Leonard Cohen wrote a lovely song about that prayer: “Who by Fire.”
And the prayer finishes with a section that reads like it could have come directly from Ecclesiastes: “Our origin is dust, and dust is our end,” the prayer says. “Each of us is a shattered urn, grass that must wither, a flower that will fade, a shadow moving on, a cloud passing by, a particle of dust floating on the wind, a dream soon forgotten.” These words echo Ecclesiastes almost word for word.
We are little flashes of awareness, little lives alive for tiny moments. We could die at any second — sometimes we do (more on that next post). Whatever we have going on, it is truly as a tiny, flickering flame in a place of enormous darkness.

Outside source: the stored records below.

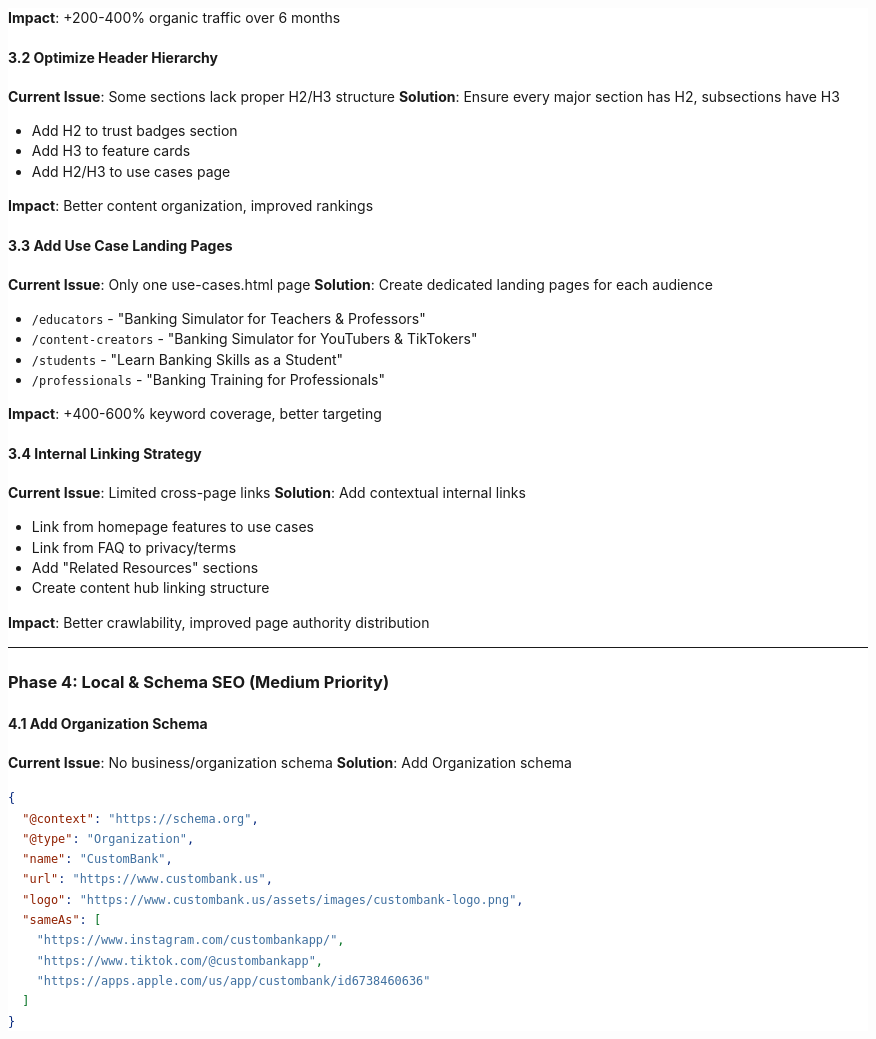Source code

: **Impact**: +200-400% organic traffic over 6 months

#### 3.2 Optimize Header Hierarchy
**Current Issue**: Some sections lack proper H2/H3 structure
**Solution**: Ensure every major section has H2, subsections have H3
- Add H2 to trust badges section
- Add H3 to feature cards
- Add H2/H3 to use cases page

**Impact**: Better content organization, improved rankings

#### 3.3 Add Use Case Landing Pages
**Current Issue**: Only one use-cases.html page
**Solution**: Create dedicated landing pages for each audience
- `/educators` - "Banking Simulator for Teachers & Professors"
- `/content-creators` - "Banking Simulator for YouTubers & TikTokers"
- `/students` - "Learn Banking Skills as a Student"
- `/professionals` - "Banking Training for Professionals"

**Impact**: +400-600% keyword coverage, better targeting

#### 3.4 Internal Linking Strategy
**Current Issue**: Limited cross-page links
**Solution**: Add contextual internal links
- Link from homepage features to use cases
- Link from FAQ to privacy/terms
- Add "Related Resources" sections
- Create content hub linking structure

**Impact**: Better crawlability, improved page authority distribution

---

### Phase 4: Local & Schema SEO (Medium Priority)

#### 4.1 Add Organization Schema
**Current Issue**: No business/organization schema
**Solution**: Add Organization schema
```json
{
  "@context": "https://schema.org",
  "@type": "Organization",
  "name": "CustomBank",
  "url": "https://www.custombank.us",
  "logo": "https://www.custombank.us/assets/images/custombank-logo.png",
  "sameAs": [
    "https://www.instagram.com/custombankapp/",
    "https://www.tiktok.com/@custombankapp",
    "https://apps.apple.com/us/app/custombank/id6738460636"
  ]
}
```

We are dust on the wind, a cloud passing by, a blade of grass sure to die. Our lives are brief and pointless. But here they are, and here we are. We have these brief nows to manage, or anyhow to live through, to experience.
So burn a little candle. Acknowledge the closeness of that guy in the hooded cowl carrying the scythe; he’s not so scary, he’s just the guaranteed end of all this foofaraw. Keep it in mind. Burn a yahrzeit. It’s wonderfully helpful for concentration on what’s important to you.
And if nothing else, isn’t a little flame pretty? We all have to die. While we’re here we can kindle a little light in the darkness.